> [Tugas Tertulis 1] Tentukan apakah setiap pernyataan berikut sesuai dengan kutipan tentang compulsive buying: (a) compulsive buying hanya berlaku bagi orang yang membelanjakan uangnya; (b) kutipan itu menyebut waktu lebih dari 6 jam setiap minggu di mall walaupun tanpa membeli; (c) pembaca yang menjawab tidak dipersilakan untuk merasa lega. Jawab setiap pernyataan dengan ya atau tidak, lalu kutip kata-kata penentunya dari kutipan tersebut.
> [Tugas Tertulis 2] Lanjutkan kutipan tentang compulsive buying dengan menulis bagian berikutnya, dimulai tepat setelah kalimat terakhirnya.

=== Kutipan Bacaan ===

Apakah Anda memiliki ciri-ciri di atas? Kalau jawabannya ‘ya’, simak tulisan berikutnya. Apabila tidak, jangan lega dulu karena ternyata yang disebut compulsive buying ternyata tidak hanya untuk orang-orang yang membelanjakan uangnya, namun termasuk orang-orang yang meluangkan banyak dari waktunya untuk melihat-lihat barang walaupun tidak membeli. Jadi, apakah waktu yang Anda luangkan di mall setiap minggunya lebih dari 6 jam walau tanpa membeli? Kalau jawabannya ‘ya’, simak paragraf selanjutnya.

=== Data Tercatat ===

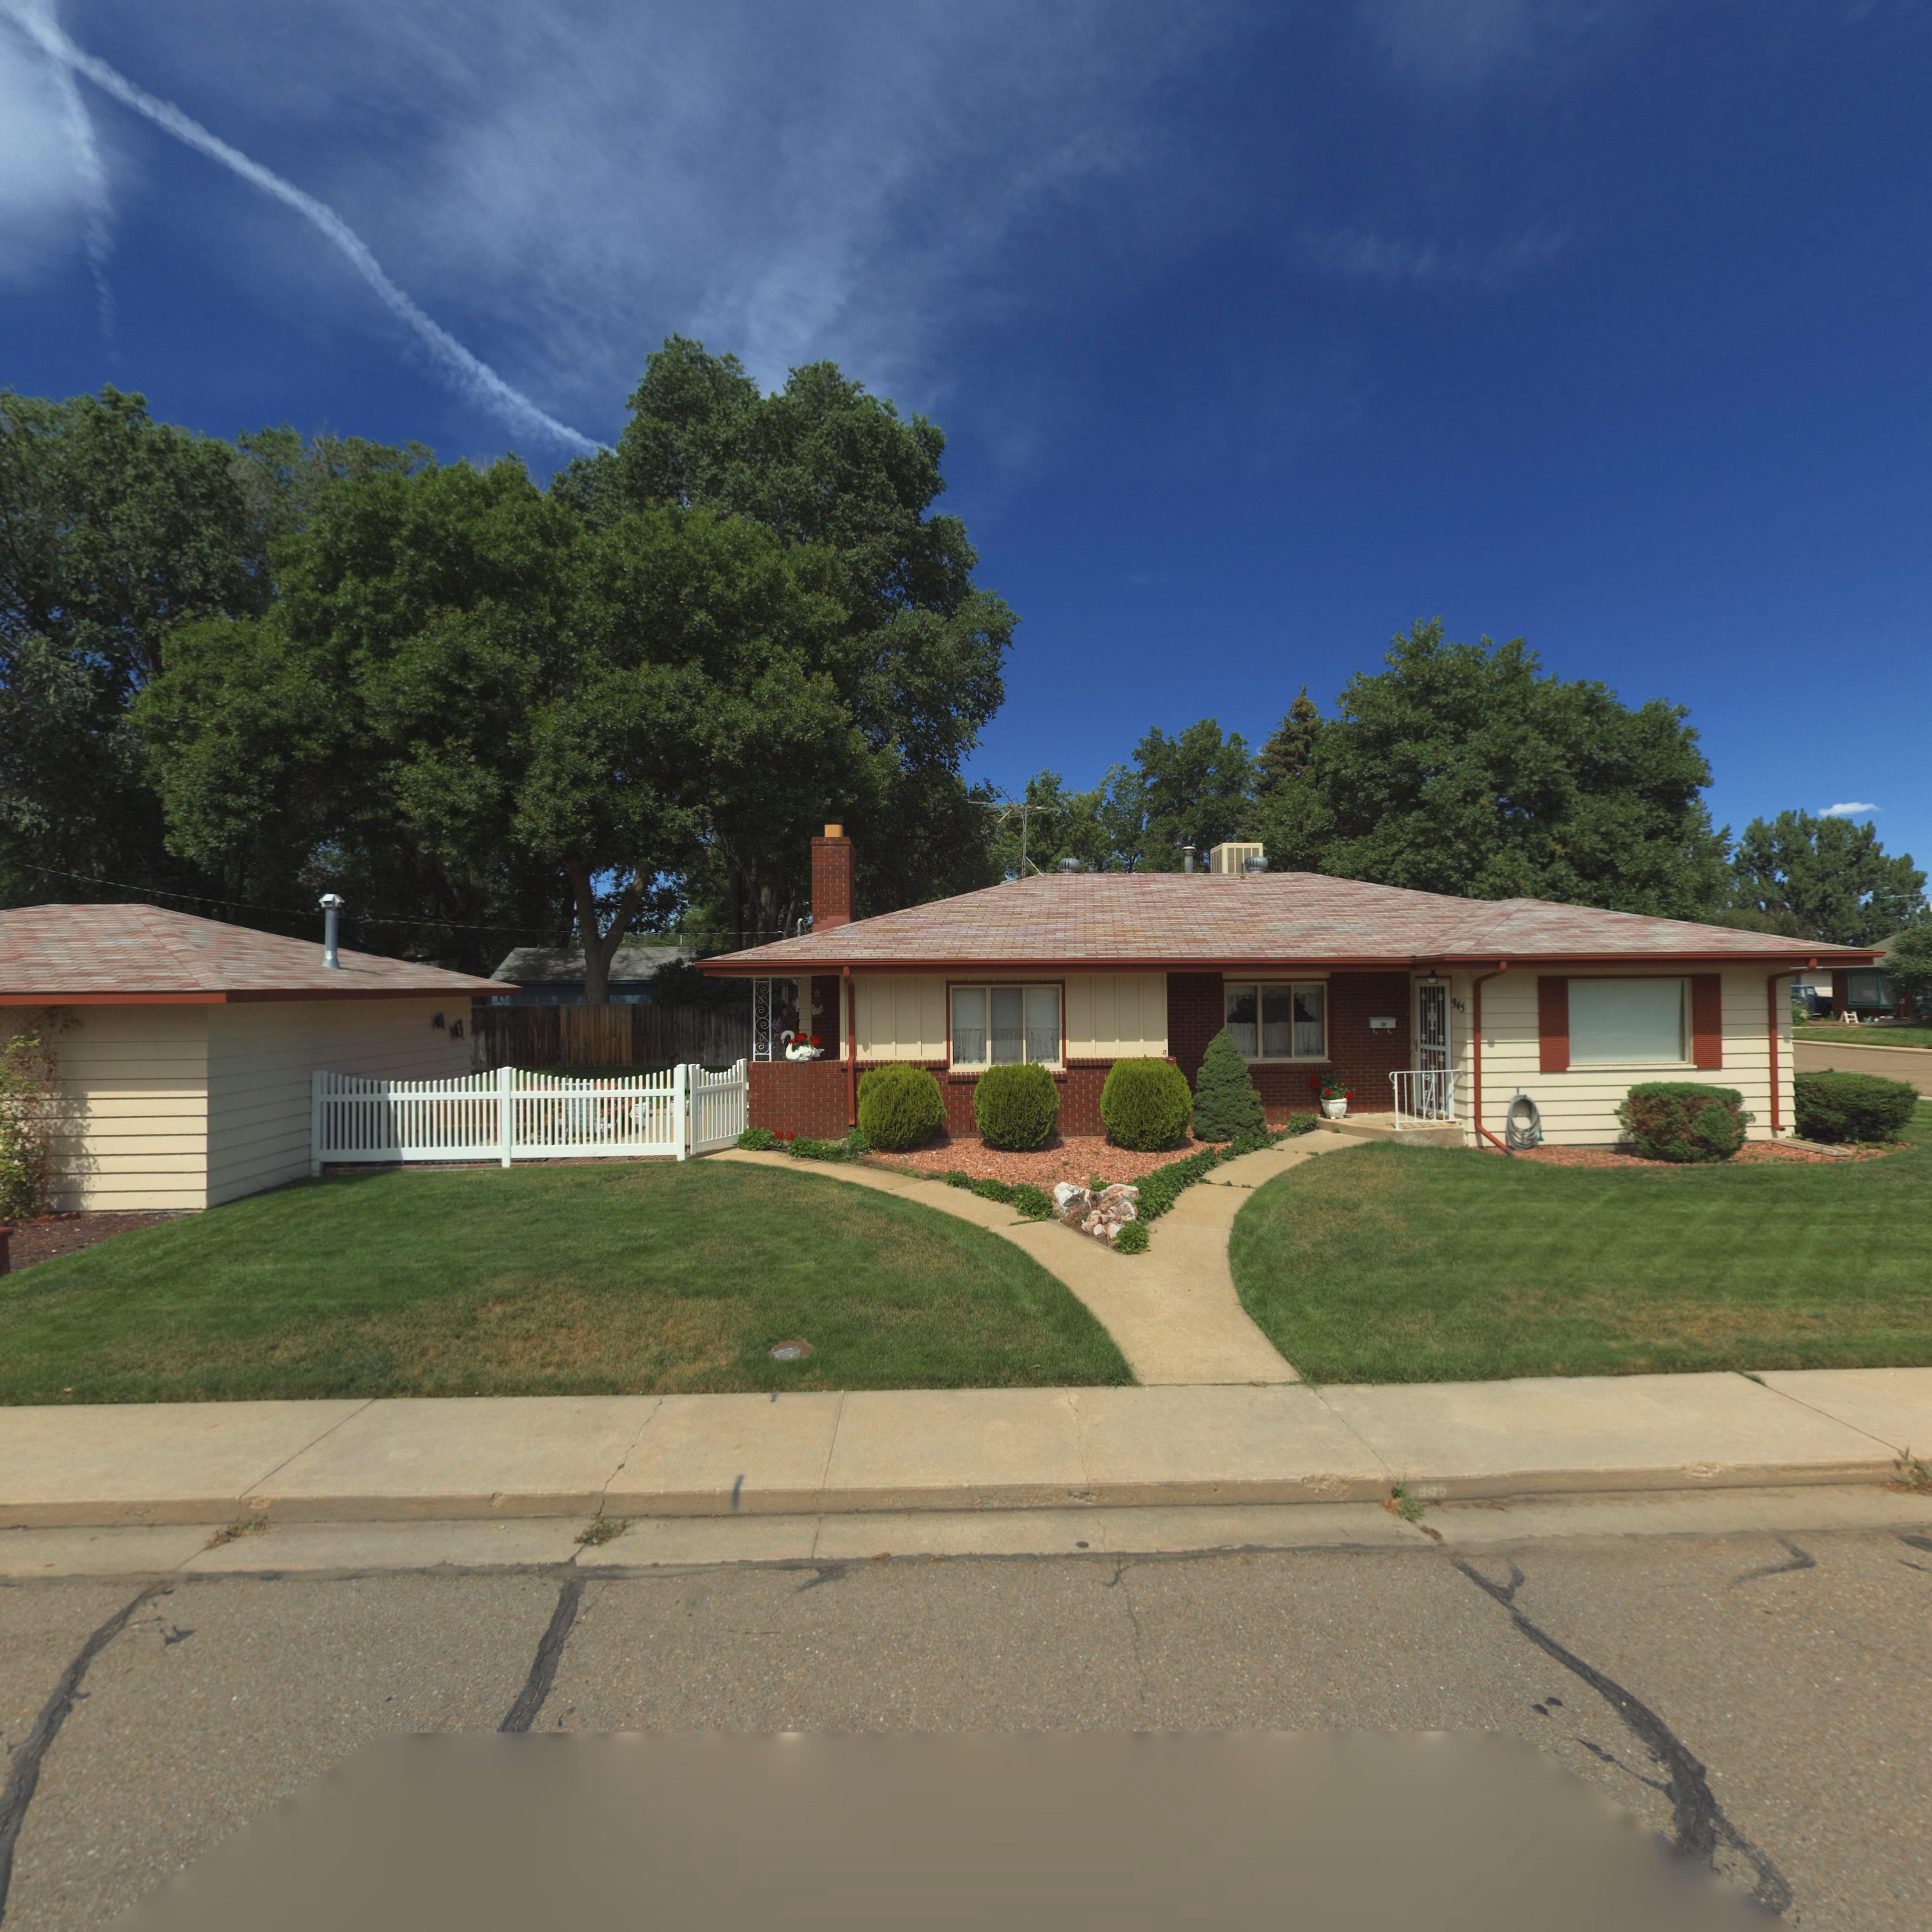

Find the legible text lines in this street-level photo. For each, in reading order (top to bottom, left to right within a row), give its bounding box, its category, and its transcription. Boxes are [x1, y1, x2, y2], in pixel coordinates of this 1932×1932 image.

===

> [Jawaban 1]
(a) Tidak: "ternyata tidak hanya untuk orang-orang yang membelanjakan uangnya"
(b) Ya: "apakah waktu yang Anda luangkan di mall setiap minggunya lebih dari 6 jam walau tanpa membeli?"
(c) Tidak: "jangan lega dulu"

> [Jawaban 2]
Kebiasaan ‘melihat’ dan ‘membeli’ barang ini dipengaruhi oleh pencarian identitas dimana orang tersebut berusaha membentuk identitasnya melalui barang-barang yang dimiliki atau dikenakannya. Shopaholic atau compulsive buying disorder atau dikenal juga sebagai oniomania ternyata telah diidentifikasi oleh Kraepelin dan Bleuler sejak tahun 1915. Di tahun tersebut kedua professor ini telah melihat gejala dimana wanita suka keluar masuk pertokoan hanya untuk sekedar melihat dan bahkan membeli berbagai barang yang belum tentu mereka butuhkan. Di jaman tersebut ternyata wanita menjadi aktor utama dan juga tersangka utama ‘over buying’ . Dan hingga saat ini pun wanita masih menjadi mayoritas pelakunya dan hanya sedikit sekali pria yang suka berbelanja, bahkan prosentasenya tidak lebih dari 5%!

Oke, saya mencoba mencermati definisi shopaholic di atas dan mulai sedikit lega bahwa:
1. Saya suka jalan-jalan dan tentu saja merencanakannya dengan baik, tapi bukan untuk berbelanja melainkan untuk menikmati suasana baru, makanan baru, teman-teman baru dan berbelanja hanya menjadi salah satu added value buat saya, bukan menjadi tujuan utama.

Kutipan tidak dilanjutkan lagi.